_Work required:_ Reproduce these lines word for word, starting at the beginning of the records and continuing through the line containing "conformité réglementaire. Cette".

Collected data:
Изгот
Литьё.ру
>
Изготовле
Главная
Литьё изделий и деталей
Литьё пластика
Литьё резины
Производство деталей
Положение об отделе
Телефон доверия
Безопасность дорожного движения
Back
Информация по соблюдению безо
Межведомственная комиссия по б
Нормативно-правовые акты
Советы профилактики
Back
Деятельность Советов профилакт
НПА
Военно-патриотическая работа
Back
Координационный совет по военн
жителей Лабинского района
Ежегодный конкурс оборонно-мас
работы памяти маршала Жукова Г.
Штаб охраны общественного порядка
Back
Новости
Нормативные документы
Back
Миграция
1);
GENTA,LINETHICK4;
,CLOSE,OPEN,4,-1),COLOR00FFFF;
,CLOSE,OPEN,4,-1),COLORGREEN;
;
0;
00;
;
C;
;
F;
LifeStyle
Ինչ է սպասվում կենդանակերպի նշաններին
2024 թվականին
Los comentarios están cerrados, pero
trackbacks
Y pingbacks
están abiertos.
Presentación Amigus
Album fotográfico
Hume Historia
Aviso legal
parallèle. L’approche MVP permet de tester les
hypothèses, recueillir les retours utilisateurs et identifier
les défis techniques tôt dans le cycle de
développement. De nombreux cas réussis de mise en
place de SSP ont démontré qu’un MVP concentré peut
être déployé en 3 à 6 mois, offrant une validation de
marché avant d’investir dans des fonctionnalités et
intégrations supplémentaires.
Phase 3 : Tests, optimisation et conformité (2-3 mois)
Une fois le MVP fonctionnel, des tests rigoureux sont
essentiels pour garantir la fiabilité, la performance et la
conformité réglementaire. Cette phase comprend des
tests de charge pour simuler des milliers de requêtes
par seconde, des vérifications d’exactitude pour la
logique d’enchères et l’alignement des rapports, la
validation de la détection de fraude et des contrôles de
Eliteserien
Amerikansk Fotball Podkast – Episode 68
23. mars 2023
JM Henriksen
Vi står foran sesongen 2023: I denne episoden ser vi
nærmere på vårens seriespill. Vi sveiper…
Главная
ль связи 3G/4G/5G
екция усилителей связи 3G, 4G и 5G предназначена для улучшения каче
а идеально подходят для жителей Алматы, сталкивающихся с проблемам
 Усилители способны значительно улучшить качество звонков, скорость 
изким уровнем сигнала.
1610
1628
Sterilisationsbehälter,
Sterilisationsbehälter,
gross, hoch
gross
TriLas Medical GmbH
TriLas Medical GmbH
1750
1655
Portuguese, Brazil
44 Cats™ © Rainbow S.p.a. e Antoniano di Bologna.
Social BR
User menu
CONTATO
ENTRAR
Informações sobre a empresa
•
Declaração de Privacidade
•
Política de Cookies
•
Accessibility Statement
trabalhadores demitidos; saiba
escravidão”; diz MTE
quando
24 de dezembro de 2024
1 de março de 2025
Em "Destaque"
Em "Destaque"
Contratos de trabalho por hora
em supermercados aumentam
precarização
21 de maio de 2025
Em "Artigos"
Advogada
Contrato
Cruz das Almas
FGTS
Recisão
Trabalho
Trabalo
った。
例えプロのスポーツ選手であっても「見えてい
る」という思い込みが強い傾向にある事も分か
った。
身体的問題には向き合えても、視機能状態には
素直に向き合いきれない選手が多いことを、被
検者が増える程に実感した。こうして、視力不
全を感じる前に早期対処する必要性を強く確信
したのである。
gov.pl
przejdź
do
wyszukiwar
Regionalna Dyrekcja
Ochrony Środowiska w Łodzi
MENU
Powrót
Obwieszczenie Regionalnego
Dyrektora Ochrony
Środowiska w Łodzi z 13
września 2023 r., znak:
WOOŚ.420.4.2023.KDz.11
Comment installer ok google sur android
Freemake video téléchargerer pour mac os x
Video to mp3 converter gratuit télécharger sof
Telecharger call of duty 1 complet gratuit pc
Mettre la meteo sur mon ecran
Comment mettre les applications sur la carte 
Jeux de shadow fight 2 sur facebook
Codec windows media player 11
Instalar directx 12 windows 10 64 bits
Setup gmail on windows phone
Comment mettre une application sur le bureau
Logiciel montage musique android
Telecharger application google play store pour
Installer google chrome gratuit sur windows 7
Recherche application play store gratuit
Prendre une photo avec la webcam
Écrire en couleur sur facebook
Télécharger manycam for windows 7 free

_Answer to this exercise:_
Изгот
Литьё.ру
>
Изготовле
Главная
Литьё изделий и деталей
Литьё пластика
Литьё резины
Производство деталей
Положение об отделе
Телефон доверия
Безопасность дорожного движения
Back
Информация по соблюдению безо
Межведомственная комиссия по б
Нормативно-правовые акты
Советы профилактики
Back
Деятельность Советов профилакт
НПА
Военно-патриотическая работа
Back
Координационный совет по военн
жителей Лабинского района
Ежегодный конкурс оборонно-мас
работы памяти маршала Жукова Г.
Штаб охраны общественного порядка
Back
Новости
Нормативные документы
Back
Миграция
1);
GENTA,LINETHICK4;
,CLOSE,OPEN,4,-1),COLOR00FFFF;
,CLOSE,OPEN,4,-1),COLORGREEN;
;
0;
00;
;
C;
;
F;
LifeStyle
Ինչ է սպասվում կենդանակերպի նշաններին
2024 թվականին
Los comentarios están cerrados, pero
trackbacks
Y pingbacks
están abiertos.
Presentación Amigus
Album fotográfico
Hume Historia
Aviso legal
parallèle. L’approche MVP permet de tester les
hypothèses, recueillir les retours utilisateurs et identifier
les défis techniques tôt dans le cycle de
développement. De nombreux cas réussis de mise en
place de SSP ont démontré qu’un MVP concentré peut
être déployé en 3 à 6 mois, offrant une validation de
marché avant d’investir dans des fonctionnalités et
intégrations supplémentaires.
Phase 3 : Tests, optimisation et conformité (2-3 mois)
Une fois le MVP fonctionnel, des tests rigoureux sont
essentiels pour garantir la fiabilité, la performance et la
conformité réglementaire. Cette phase comprend des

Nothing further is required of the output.